Friday, Jul. 26, 1968
Should Writers Be Journalists?
The worst thing a creative writer could do, it used to be said, was write journalism. By turning out facts to please the masses, he would supposedly debase his own style. But with so many writers, from Truman Capote to Norman Mailer, plunging into journalism. Novelist Thomas Fleming (A Cry of Whiteness) has taken the opposite view. A bout of journalism may be good for the writer but bad for journalism.
Because of today's declining market for fiction, says Fleming in this week's New York Times Book Review, writers are producing journalism to make a living--an advance over writing hack fiction or Hollywood scripts. Beyond that, journalism enables them to escape from their own introspection, the "feeling of feeding on one's own vitals, of using up and then repeating and restringing ad nauseam one's autobiographic experience." Journalism replenishes their experiences of the world.

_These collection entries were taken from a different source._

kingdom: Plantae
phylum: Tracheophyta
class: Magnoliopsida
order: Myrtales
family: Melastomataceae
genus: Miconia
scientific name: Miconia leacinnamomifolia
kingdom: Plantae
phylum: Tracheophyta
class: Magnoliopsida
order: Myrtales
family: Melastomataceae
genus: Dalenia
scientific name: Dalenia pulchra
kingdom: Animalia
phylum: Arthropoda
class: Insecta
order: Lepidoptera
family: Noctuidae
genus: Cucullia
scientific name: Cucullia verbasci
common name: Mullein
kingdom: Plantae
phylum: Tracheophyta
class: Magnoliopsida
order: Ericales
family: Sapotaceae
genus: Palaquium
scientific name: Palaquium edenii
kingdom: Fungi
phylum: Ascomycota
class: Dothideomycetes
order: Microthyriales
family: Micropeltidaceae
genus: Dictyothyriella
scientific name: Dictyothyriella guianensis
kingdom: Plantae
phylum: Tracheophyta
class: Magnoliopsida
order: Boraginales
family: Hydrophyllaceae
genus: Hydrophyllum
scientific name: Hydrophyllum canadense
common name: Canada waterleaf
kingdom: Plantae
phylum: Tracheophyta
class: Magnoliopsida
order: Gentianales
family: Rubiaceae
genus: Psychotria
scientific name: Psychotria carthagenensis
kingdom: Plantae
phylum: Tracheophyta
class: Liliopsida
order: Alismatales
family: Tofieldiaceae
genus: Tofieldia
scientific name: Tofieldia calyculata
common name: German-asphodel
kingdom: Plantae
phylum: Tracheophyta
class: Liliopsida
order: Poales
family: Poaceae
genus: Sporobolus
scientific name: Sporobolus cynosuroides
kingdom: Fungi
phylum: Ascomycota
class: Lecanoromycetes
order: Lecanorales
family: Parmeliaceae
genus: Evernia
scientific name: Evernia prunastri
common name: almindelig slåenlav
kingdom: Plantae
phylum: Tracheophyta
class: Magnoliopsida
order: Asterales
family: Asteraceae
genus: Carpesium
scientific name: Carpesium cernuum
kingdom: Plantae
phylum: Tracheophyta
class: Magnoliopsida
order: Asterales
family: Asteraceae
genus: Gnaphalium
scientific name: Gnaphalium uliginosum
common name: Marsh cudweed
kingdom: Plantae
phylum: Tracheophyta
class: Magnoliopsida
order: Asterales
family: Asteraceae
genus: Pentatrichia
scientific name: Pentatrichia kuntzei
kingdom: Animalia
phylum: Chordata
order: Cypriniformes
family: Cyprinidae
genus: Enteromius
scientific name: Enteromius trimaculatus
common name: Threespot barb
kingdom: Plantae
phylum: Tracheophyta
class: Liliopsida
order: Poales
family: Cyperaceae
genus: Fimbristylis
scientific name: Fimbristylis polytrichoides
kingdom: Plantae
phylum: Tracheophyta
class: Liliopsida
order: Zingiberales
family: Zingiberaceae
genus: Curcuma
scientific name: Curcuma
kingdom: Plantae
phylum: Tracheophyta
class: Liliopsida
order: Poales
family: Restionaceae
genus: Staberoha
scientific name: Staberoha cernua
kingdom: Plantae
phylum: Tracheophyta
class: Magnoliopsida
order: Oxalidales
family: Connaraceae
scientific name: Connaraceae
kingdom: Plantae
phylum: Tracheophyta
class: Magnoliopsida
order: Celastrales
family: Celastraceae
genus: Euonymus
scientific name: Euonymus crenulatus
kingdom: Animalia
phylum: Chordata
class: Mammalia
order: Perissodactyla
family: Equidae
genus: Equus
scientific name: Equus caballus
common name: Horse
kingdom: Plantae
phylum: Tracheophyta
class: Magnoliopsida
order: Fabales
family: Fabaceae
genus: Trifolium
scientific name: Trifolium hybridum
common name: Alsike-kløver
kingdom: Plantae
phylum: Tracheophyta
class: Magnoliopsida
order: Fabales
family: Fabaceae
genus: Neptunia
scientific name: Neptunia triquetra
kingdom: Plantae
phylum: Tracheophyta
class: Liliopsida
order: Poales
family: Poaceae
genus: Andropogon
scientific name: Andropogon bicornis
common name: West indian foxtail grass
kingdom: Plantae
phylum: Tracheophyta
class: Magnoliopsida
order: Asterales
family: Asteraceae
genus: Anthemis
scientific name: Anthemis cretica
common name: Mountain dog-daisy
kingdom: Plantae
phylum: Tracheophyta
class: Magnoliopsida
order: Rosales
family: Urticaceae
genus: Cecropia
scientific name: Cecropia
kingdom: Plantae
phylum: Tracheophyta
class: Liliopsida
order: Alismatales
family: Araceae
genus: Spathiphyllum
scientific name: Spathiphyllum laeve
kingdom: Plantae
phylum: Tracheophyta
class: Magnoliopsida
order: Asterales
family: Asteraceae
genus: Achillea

But their kind of personal journalism has its dangers, warns Fleming. It is based on the "more or less tacit consensus of the intellectual establishment that objectivity does not exist. Hence the personal comment which attempts to do no more than state one man's point of view on a certain patch of experience." "Pure objectivity," he says, is probably an unattainable ideal. "But this does not mean that it should be abandoned any more than we should stop trying to tell each other the truth because an awful lot of people in this world are liars."